DayFR Euro

The dollar rebounds with encouraging employment figures in the United States

The dollar rebounded on Friday after the publication of employment figures which satisfied operators on the state of the American economy, better positioned than most other developed countries. Around 7:45 p.m. GMT, the Dollar Index, which compares the greenback to a basket of six currencies, appreciated by 0.34%. THE «greenback»nickname of the currency of the United States, also gained 0.34% against the single currency, at dollar for one euro.

The American economy created 227,000 jobs in November, better than the 214,000 expected by economists. It thus rebounded after the 36,000 job creations in October, a month marked by disruptions linked to the passage of hurricanes Milton and Helene in the southeast of the United States.
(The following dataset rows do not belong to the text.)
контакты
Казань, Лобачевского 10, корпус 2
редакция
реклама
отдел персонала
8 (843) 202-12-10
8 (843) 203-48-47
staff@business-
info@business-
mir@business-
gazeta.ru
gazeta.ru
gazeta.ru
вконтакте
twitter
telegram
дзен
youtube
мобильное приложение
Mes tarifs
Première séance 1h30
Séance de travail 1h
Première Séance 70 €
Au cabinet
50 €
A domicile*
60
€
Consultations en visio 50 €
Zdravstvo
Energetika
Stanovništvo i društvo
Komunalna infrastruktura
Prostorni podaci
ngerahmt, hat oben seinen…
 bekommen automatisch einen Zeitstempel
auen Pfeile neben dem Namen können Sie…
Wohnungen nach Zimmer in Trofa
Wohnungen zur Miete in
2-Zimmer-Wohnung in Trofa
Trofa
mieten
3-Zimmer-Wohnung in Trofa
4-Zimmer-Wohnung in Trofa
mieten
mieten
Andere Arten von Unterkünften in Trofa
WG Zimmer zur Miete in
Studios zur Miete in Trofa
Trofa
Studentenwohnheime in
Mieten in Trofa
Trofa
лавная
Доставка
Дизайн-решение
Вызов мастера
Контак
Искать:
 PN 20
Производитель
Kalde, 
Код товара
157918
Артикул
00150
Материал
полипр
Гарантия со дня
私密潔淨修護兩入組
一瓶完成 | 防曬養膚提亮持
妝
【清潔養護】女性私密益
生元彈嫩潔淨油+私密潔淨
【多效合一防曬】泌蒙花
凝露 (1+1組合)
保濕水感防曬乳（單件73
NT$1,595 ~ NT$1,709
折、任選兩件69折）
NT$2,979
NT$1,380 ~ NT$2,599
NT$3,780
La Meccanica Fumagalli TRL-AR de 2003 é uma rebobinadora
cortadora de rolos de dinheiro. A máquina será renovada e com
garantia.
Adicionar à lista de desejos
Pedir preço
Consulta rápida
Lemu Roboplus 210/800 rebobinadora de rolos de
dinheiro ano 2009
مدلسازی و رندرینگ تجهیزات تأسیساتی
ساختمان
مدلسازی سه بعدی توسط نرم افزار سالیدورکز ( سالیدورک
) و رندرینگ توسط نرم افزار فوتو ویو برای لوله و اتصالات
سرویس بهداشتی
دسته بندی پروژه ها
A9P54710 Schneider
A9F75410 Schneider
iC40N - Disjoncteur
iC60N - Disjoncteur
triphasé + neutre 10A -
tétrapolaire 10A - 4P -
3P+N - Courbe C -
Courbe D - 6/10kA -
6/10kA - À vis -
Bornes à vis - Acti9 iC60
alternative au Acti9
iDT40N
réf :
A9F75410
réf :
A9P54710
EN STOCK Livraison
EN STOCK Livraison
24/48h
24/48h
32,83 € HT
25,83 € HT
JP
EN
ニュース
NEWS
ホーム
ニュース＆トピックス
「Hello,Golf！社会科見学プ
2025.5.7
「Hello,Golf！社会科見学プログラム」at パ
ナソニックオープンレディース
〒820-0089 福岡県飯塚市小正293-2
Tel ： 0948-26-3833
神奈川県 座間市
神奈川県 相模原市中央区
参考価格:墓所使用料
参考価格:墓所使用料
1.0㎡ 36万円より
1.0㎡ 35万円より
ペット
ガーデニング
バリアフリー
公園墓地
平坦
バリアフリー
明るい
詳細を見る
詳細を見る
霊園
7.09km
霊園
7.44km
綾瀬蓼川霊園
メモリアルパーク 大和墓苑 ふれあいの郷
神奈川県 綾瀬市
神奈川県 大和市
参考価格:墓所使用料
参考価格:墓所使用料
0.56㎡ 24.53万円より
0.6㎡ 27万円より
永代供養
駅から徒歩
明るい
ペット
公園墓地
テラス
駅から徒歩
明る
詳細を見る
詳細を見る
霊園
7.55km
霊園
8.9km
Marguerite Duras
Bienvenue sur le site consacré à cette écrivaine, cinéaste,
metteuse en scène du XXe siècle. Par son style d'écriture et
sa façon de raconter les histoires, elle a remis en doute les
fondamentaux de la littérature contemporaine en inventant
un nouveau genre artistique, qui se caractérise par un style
The unemployment rate rose slightly to 4.2%, compared to 4.1% previously, but remains at a level close to the lowest of the last fifty years. “This report clearly tells us that we are not entering a recession”commented Gina Bolvin, of Bolvin Wealth Management Group. “The labor market remains healthy and resilient.”

Towards a Fed rate cut?

Many economists have nevertheless noted signs of slowdown, notably the decline in the labor force participation rate of people of working age. Nationwide's Kathy Bostjancic estimated that the rebound from October was only “modest” and that job creation was mainly concentrated in sectors less sensitive to the economic situation. This table justifies, according to her, a new rate cut by the American central bank (Fed), at the end of its next meeting, on December 17 and 18. Operators now give a probability of 89% to this scenario, compared to only 71% on Thursday. This new monetary easing would theoretically be likely to weaken the dollar, which nevertheless regained ground on Friday. For Adam Button of ForexLive, operators nevertheless expect the Fed to slow down after this drop.

Given the state of the American economy, “it seems that the Fed does not need to go much further” in its cycle of monetary easing, according to the analyst, and is content with two additional strokes by the end of 2025. A trajectory which would contrast with that of most other major central banks, which the market expects to go much further, particularly in Europe. “The United States is the best destination for next year”argues Adam Button. “They have the strongest currency and economy” among the great nations.